▶ _Document text_

--

Certificate from the Examiners, Statement of Reasons and Record of Hearing before the Examiners - Local Government Bill [HL] Contents


SUPPLEMENT 4

THE GOVERNMENT'S WRITTEN SUBMISSION: PART 3 — RESPONSE TO THE MEMORIALS

WS 22.6.10

1.  Identical Memorials against the Bill were deposited by Exeter City Council and Norwich City Council. Both Memorials have subsequently been withdrawn. To assist the Examiners, set out below are the responses that the Secretary of State intended to make to the Memorials. The facts upon which the Secretary of State relies are set out in the Statement of Fact and his submissions regarding hybridity generally, including issues raised in the Memorials, are in Part 1 of these Representations.

The classes affected by the Bill

2.  It appears from paragraph 12 of the Memorial that the parties are agreed about two affected classes all members of which the Bill treats equally. The former Memorialists' case rested upon there being a third class of local authority which is affected by the Bill, a class of which the former Memorialists said they were members and are treated by the Bill in a way that is different from the Bill's treatment of other members of that third class. The Secretary of State submits that the Memorialists' contentions are wrong.

3.  The Secretary of State invites the Examiners to agree that this supposed third class relevant to hybridity does not exist. His reasoning is as follows. The separate reasons are not in order of importance.

4.  The essence of the third grouping as described in paragraph 13 of the Memorials is that its members can all submit proposals under Part 1 of the 2007 Act, and can do so both before and after the commencement date. As explained in paragraph 3 of the Statement, proposals may only be made in response to an invitation by the Secretary of State under section 2. No such invitation is in prospect for reasons of policy, but that apart the Secretary of State could not reasonably invite proposals which had to be made by the commencement date. Such an invitation would be futile because clause 1(1) of the Bill, once enacted, would render nugatory any proposal made in response to the invitation. An invitation that requested proposals no later than the commencement date would therefore be unlawful.

--

▶ _Records provided_
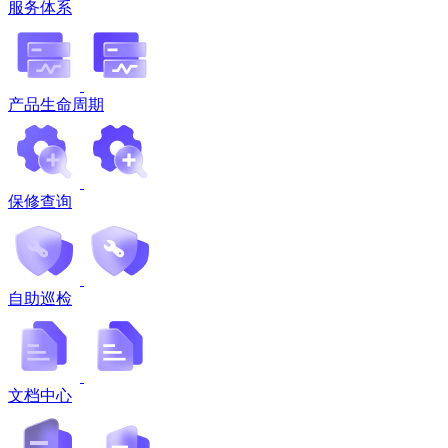
服务体系
产品生命周期
保修查询
自助巡检
文档中心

--

▶ _Task prompt_
Give the passage of the Government's written submission from "4.  The essence of" up to and including "therefore be unlawful." again, swapping "commencement date" for "start date". The records play no part in what comes next.

▶ _Task answer_
4.  The essence of the third grouping as described in paragraph 13 of the Memorials is that its members can all submit proposals under Part 1 of the 2007 Act, and can do so both before and after the start date. As explained in paragraph 3 of the Statement, proposals may only be made in response to an invitation by the Secretary of State under section 2. No such invitation is in prospect for reasons of policy, but that apart the Secretary of State could not reasonably invite proposals which had to be made by the start date. Such an invitation would be futile because clause 1(1) of the Bill, once enacted, would render nugatory any proposal made in response to the invitation. An invitation that requested proposals no later than the start date would therefore be unlawful.